From the AURA index Region

Yabuki, Fukushima

municipality

image · pastoral × balanced (proxy)
Fukushima / Yabuki
A reading of this place

The station at Yabuki opened in the late nineteenth century, and the building that stands there now has won a design award — spare, considered, not trying too hard. From the platform, the land opens almost immediately into fields, the Abukuma River basin flattening out in every direction, agriculture pressing right up to the edge of town.

Yabuki's shape comes from several different pasts layered without much ceremony. The Ōshū Kaidō once passed through here, where it forked toward Tanagura — a junction town, a place where travelers paused and moved on. The Ishikawa-Yabuki clan held this land for roughly five centuries. Then came the postwar clearance of Yabukigahara, when settlers broke open the plain and turned it into one of the country's notable postwar reclamation zones. The cultural center that stands on the old airfield site — the one bombed in the final stretch of the Pacific War — carries that weight quietly in its location, if not in its architecture.

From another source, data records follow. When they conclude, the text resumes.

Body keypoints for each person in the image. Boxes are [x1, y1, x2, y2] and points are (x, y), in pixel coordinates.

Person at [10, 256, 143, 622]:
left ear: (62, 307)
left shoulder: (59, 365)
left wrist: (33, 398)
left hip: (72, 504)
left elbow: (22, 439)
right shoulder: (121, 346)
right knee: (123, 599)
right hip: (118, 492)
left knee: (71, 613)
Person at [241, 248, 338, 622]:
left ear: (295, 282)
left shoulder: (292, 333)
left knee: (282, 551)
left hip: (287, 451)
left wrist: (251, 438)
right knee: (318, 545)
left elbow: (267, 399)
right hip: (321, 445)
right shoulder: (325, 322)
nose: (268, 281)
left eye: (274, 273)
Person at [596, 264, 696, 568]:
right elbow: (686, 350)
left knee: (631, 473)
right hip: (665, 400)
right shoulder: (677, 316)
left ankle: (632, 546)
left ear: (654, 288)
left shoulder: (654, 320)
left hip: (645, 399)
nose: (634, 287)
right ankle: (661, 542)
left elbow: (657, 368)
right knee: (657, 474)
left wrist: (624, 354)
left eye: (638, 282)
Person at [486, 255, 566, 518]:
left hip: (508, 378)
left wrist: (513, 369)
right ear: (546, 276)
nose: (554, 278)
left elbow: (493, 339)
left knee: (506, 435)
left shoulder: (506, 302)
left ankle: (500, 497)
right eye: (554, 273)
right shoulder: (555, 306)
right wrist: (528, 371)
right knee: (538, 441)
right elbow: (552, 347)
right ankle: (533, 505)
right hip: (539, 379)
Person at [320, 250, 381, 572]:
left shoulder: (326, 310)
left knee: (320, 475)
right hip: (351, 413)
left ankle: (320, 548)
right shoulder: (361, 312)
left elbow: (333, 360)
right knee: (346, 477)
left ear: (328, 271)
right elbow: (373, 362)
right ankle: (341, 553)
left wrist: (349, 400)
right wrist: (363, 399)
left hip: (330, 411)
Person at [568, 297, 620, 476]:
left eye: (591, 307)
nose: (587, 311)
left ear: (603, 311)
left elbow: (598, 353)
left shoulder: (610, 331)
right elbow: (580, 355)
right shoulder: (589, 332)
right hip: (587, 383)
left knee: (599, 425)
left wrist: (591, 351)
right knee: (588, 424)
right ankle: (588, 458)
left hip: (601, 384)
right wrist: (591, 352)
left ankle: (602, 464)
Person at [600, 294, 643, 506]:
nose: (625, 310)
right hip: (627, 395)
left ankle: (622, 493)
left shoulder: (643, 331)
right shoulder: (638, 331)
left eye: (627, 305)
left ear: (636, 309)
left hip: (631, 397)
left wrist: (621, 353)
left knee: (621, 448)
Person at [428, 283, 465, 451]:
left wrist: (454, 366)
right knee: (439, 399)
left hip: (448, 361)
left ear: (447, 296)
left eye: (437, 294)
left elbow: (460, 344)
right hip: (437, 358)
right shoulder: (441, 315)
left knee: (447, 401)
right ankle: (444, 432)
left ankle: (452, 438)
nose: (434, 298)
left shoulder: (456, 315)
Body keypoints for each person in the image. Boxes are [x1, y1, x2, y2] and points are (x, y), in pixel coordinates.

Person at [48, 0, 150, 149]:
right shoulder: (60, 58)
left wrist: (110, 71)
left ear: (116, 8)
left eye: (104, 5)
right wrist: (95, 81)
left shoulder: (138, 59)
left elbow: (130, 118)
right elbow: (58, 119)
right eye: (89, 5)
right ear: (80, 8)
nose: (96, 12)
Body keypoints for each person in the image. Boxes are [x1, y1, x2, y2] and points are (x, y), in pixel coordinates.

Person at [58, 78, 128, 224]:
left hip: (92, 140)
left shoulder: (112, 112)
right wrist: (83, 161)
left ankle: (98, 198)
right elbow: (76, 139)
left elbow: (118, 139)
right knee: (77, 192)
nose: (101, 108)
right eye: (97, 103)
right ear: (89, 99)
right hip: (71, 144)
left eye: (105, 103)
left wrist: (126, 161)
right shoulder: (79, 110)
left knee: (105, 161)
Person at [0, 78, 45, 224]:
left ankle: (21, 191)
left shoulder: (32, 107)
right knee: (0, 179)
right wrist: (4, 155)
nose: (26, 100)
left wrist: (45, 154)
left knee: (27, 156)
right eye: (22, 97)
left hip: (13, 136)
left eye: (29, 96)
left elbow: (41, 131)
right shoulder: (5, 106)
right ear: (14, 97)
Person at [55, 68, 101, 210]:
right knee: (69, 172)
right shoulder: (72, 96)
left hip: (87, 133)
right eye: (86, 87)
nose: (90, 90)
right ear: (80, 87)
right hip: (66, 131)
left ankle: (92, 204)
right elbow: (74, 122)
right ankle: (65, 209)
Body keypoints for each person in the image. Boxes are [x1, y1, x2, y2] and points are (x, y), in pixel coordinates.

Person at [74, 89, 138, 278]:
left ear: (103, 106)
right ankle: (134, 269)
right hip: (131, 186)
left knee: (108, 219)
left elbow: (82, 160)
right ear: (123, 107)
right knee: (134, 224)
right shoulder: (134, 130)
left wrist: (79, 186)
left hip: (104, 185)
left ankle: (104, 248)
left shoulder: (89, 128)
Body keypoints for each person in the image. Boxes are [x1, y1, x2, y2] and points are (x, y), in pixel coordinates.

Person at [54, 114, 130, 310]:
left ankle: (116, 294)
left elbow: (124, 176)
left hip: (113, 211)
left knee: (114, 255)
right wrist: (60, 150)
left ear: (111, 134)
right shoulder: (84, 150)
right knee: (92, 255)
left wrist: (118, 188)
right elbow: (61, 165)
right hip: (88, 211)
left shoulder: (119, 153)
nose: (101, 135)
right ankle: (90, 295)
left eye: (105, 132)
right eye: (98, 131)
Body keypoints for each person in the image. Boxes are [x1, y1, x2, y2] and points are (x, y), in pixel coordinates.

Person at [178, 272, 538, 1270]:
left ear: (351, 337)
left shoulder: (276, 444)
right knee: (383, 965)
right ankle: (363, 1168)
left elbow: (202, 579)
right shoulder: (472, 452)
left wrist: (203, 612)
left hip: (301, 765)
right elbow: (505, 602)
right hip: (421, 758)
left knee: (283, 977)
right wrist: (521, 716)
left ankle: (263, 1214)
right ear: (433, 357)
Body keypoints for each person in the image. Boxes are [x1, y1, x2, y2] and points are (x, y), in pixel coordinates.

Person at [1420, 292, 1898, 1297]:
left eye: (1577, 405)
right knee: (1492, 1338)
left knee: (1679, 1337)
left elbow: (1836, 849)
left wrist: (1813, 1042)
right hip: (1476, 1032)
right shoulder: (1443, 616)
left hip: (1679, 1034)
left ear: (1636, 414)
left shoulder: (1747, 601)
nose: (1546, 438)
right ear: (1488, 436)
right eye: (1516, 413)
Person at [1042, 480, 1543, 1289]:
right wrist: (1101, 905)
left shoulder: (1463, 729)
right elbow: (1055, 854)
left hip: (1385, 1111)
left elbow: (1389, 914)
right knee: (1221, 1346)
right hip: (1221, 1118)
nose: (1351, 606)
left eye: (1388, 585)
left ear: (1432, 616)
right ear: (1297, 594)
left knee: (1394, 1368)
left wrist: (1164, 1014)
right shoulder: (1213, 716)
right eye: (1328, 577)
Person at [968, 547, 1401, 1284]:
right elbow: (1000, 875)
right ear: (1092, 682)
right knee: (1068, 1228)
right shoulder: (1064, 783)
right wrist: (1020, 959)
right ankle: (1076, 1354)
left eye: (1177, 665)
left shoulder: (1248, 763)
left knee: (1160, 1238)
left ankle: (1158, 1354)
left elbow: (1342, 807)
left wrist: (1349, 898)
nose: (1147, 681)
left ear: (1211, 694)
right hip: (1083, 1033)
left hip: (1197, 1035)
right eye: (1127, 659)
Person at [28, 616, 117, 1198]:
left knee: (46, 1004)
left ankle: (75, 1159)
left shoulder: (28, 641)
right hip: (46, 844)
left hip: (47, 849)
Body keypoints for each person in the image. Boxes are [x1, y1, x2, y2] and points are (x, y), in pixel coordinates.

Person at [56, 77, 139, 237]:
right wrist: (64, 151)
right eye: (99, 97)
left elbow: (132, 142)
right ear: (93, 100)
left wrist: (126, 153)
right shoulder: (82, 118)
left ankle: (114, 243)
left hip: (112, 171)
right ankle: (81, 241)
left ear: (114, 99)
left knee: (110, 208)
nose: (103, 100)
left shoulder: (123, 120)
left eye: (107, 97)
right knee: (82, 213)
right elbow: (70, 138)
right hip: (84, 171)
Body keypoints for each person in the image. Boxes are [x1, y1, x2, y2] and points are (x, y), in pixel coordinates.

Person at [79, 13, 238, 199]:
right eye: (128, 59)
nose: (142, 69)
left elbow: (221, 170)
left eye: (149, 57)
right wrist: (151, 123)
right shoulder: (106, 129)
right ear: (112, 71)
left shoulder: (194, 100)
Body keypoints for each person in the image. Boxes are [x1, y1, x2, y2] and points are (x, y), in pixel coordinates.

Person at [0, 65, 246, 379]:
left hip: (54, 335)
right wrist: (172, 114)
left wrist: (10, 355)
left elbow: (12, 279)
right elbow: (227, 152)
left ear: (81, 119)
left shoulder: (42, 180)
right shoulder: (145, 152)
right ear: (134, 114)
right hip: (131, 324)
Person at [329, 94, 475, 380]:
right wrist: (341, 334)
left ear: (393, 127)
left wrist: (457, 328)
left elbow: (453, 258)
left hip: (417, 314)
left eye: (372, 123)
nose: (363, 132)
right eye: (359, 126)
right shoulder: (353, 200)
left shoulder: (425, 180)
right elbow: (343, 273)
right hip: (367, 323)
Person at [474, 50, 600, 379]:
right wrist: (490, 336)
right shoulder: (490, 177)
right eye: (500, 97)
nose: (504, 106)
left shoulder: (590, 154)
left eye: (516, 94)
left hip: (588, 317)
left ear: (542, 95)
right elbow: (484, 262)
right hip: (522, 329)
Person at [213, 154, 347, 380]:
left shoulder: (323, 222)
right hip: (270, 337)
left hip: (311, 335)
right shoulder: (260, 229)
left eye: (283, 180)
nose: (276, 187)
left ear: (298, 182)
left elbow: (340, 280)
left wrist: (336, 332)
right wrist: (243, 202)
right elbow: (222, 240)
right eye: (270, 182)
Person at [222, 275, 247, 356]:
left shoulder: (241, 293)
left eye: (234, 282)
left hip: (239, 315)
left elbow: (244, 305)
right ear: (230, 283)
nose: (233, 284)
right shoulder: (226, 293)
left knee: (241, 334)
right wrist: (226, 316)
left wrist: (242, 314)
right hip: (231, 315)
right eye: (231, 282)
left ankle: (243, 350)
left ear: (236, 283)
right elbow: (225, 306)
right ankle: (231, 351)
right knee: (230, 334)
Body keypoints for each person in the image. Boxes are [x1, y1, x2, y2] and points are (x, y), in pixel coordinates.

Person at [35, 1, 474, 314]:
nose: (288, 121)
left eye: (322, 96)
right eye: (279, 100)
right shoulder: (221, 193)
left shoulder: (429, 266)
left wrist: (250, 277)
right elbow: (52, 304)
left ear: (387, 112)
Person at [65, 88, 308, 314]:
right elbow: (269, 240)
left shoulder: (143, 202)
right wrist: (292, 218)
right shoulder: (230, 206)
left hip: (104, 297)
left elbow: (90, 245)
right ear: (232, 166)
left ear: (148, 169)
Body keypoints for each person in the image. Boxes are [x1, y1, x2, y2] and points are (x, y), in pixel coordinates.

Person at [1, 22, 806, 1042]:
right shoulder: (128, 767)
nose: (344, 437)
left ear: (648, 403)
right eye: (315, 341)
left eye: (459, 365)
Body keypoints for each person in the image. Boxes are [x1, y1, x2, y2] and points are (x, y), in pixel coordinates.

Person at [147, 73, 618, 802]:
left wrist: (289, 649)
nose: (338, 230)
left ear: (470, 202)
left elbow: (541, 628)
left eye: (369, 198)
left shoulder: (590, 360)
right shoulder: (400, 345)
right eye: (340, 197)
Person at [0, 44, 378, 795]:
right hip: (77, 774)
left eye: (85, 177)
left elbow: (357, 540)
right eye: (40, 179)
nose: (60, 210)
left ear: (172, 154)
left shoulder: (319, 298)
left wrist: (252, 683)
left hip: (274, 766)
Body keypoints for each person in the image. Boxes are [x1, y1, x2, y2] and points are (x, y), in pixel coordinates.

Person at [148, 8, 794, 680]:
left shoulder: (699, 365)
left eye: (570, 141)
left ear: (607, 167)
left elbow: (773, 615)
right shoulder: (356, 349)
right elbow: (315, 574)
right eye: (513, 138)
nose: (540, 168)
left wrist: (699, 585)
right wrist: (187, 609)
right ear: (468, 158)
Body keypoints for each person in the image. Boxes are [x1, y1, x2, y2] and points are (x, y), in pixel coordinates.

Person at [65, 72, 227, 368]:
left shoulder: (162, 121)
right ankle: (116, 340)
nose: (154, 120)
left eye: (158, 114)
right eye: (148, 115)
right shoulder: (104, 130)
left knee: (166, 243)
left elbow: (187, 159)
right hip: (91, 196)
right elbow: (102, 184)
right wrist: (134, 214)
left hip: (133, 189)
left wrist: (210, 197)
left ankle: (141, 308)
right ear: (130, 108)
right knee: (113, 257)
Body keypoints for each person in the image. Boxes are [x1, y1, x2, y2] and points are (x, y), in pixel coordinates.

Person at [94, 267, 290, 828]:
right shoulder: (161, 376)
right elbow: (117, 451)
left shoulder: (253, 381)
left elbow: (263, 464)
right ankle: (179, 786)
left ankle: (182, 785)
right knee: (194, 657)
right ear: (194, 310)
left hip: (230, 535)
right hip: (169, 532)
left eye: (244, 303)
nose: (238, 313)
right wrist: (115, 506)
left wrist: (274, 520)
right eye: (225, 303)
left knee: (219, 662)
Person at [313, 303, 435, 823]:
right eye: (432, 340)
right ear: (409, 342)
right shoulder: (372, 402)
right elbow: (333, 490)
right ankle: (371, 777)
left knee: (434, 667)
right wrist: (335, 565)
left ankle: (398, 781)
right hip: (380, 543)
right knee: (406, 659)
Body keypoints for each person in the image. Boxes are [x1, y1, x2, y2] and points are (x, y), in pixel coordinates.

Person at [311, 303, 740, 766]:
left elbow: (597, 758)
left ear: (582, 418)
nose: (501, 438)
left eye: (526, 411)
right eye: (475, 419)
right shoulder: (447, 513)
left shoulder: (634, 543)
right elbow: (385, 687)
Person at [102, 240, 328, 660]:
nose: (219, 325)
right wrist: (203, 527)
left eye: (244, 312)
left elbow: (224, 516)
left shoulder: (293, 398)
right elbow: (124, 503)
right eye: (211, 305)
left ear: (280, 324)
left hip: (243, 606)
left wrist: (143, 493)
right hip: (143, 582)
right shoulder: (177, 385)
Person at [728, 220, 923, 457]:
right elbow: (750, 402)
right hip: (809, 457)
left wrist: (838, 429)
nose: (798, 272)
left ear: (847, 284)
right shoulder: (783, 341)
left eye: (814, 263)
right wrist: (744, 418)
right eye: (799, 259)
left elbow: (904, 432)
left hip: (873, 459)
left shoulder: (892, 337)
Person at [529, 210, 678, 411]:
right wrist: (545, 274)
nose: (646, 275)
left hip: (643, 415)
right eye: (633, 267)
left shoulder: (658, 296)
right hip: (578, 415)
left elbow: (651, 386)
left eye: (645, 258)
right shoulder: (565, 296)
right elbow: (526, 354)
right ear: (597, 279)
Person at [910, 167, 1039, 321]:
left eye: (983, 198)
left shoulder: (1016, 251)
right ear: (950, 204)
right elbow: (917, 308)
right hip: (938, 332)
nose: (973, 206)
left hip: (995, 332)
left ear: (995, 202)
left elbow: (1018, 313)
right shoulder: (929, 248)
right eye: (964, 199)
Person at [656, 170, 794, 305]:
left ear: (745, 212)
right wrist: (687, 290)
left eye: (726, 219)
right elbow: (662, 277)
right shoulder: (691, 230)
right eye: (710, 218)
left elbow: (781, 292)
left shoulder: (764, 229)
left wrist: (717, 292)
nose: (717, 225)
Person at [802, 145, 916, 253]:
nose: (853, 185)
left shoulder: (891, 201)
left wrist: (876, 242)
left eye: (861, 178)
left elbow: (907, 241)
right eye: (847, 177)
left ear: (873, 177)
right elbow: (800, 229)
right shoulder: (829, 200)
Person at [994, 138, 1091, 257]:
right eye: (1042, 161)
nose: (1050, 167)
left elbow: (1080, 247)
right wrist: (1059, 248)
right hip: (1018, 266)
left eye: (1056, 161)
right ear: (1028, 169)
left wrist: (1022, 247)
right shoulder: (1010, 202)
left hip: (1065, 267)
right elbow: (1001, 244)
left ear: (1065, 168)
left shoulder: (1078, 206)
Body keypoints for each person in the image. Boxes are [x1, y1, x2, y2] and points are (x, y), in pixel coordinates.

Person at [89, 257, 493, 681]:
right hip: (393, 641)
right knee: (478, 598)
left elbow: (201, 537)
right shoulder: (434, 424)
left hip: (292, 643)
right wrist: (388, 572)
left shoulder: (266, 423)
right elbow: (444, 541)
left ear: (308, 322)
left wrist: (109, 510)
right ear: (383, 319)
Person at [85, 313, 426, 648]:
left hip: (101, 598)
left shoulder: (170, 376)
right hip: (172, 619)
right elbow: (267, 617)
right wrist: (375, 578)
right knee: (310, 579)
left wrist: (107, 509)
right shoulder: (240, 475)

What grows here now includes Ōga lotus, a variety cultivated at Ayuri Park, where the large pond draws walkers from inside and outside the town. The Ayuri Onsen nearby offers an alkaline simple spring alongside a heated pool — practical, unhurried, serving the people who live here as much as anyone passing through. The thirty-three cliff Buddhas at Takihachiman and the scattered burial mounds across the fields — Oniana, Kōbōzan, others — sit in the landscape without signage demanding attention. You find them, or you don't.